(Stored data)

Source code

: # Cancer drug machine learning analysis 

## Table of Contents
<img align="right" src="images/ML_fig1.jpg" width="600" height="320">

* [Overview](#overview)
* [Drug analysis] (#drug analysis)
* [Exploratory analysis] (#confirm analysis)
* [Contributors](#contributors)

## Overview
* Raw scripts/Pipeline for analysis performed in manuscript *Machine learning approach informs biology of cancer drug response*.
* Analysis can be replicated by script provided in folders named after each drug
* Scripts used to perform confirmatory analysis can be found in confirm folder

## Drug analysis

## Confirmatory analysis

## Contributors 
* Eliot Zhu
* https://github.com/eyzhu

(End Stored data)

**What the exercise asks**
The whole listing should be restated word for word.

**Exercise output**
Source code

: # Cancer drug machine learning analysis 

## Table of Contents
<img align="right" src="images/ML_fig1.jpg" width="600" height="320">

* [Overview](#overview)
* [Drug analysis] (#drug analysis)
* [Exploratory analysis] (#confirm analysis)
* [Contributors](#contributors)

## Overview
* Raw scripts/Pipeline for analysis performed in manuscript *Machine learning approach informs biology of cancer drug response*.
* Analysis can be replicated by script provided in folders named after each drug
* Scripts used to perform confirmatory analysis can be found in confirm folder

## Drug analysis

## Confirmatory analysis

## Contributors 
* Eliot Zhu
* https://github.com/eyzhu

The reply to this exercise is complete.